Contrasts abound in this image. The rounded, sharp edged pattern of shapes in the frangipani flowers contrast the soft, more geometric pattern of the branches. The flowers are rich warm, reds and orange, while the background is cool, blue green. Note that the patterns in the image are also complimentary and tie everything together.
In any effective composition, contrast is one of the key underlying elements. This applies in any area of design, painting or photography. As a your graphic design student I spent countless hours with scissors and colored paper, exploring the power of contrast. Now as a photographer, it is visual contrast I’m looking for in creating a successful image.
Contrast is what makes us look and makes us interested. At it’s heart is the human need to compare. A collection of coloured marbles is suddenly more interesting next to a beach ball. It gives us context. We see the marbles are small against the ball. They are hard and shiny, while the ball is soft. The marbles are many and there is only one of the ball.
There are many areas where contrasts can be found or created. Big/small; hard/soft; dark/light; open/closed; colour/monotone; complex/simple, etc. Often, the contrasts in a scene are what attract us.
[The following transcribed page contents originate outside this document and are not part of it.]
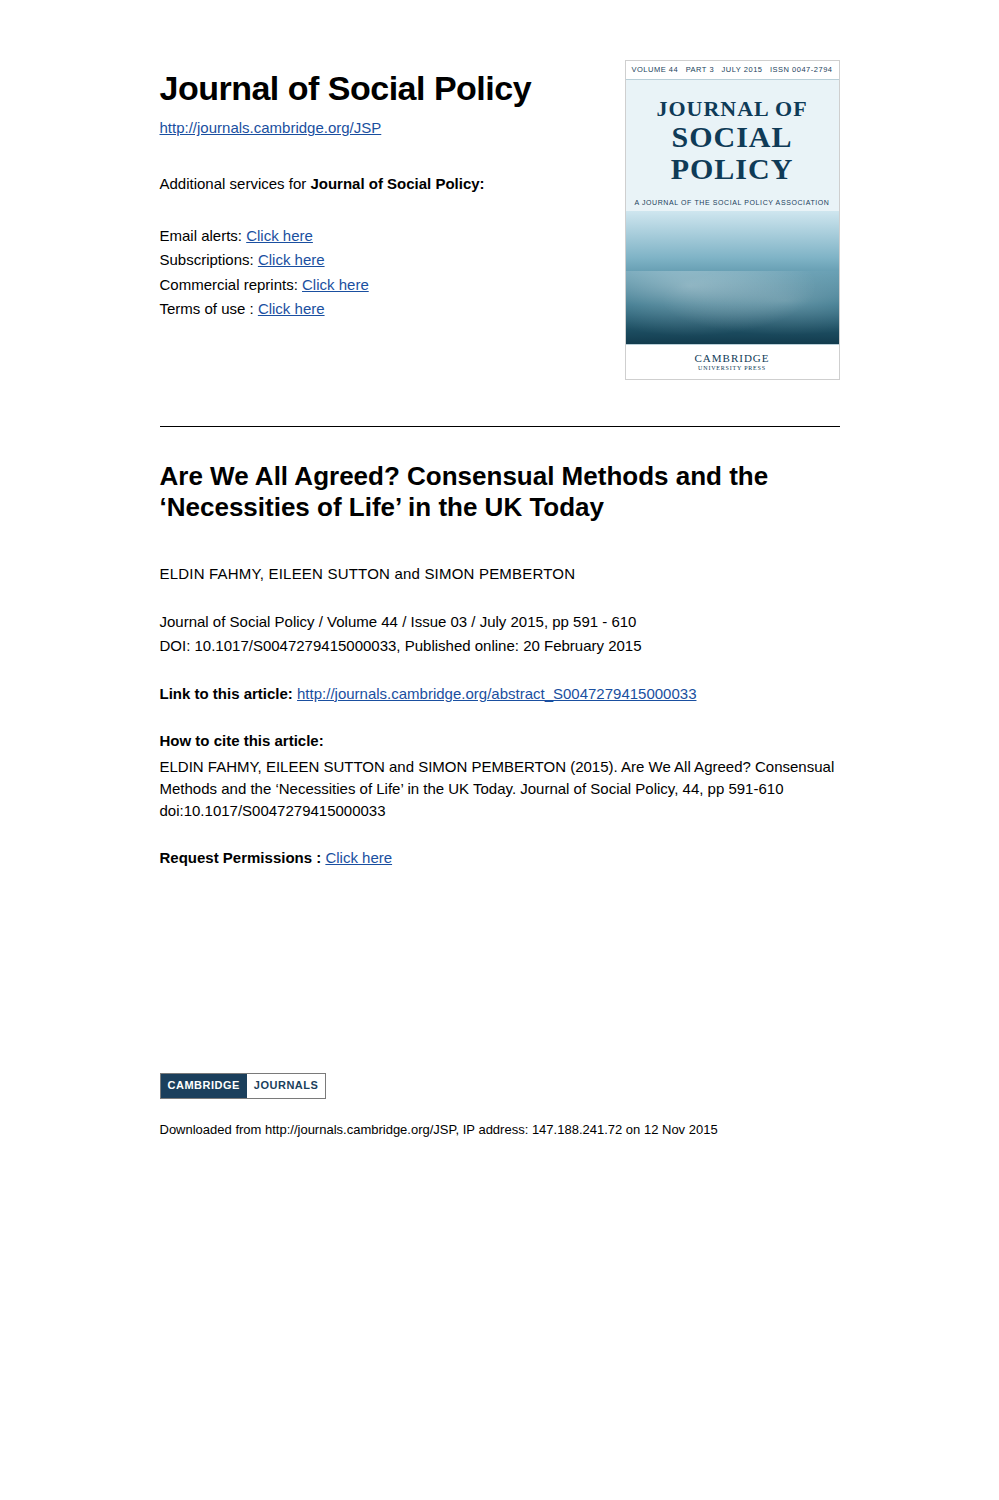Journal of Social Policy
http://journals.cambridge.org/JSP
Additional services for Journal of Social Policy:
Email alerts: Click here
Subscriptions: Click here
Commercial reprints: Click here
Terms of use : Click here
VOLUME 44 PART 3 JULY 2015 ISSN 0047-2794
JOURNAL OF
SOCIAL
POLICY
A JOURNAL OF THE SOCIAL POLICY ASSOCIATION
CAMBRIDGEUNIVERSITY PRESS
Are We All Agreed? Consensual Methods and the ‘Necessities of Life’ in the UK Today
ELDIN FAHMY, EILEEN SUTTON and SIMON PEMBERTON
Journal of Social Policy / Volume 44 / Issue 03 / July 2015, pp 591 - 610
DOI: 10.1017/S0047279415000033, Published online: 20 February 2015
Link to this article: http://journals.cambridge.org/abstract_S0047279415000033
How to cite this article:
ELDIN FAHMY, EILEEN SUTTON and SIMON PEMBERTON (2015). Are We All Agreed? Consensual Methods and the ‘Necessities of Life’ in the UK Today. Journal of Social Policy, 44, pp 591-610 doi:10.1017/S0047279415000033
Request Permissions : Click here
CAMBRIDGE JOURNALS
Downloaded from http://journals.cambridge.org/JSP, IP address: 147.188.241.72 on 12 Nov 2015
Building them into our composition will speak to the viewer of your images.
The contrast in these maple leaves is between the intense color and sharp edges of one leaf contrasted against the softer focus and dark color of the rest.
The famous tree in Wanaka stands contrasted in sharp black, silhouetted in front of the lake and Southern Alps in the soft light of evening.
A pattern of green circles fills the image. The flower both compliments, because it is also round, but contrasts with it’s pointed radiating white petals and rich yellow centre. If the flower were surrounded by similar flowers, the interest would be lost.
The contrasts here are the bold colours of the balloon and the big circle of the opening which frames the man and children.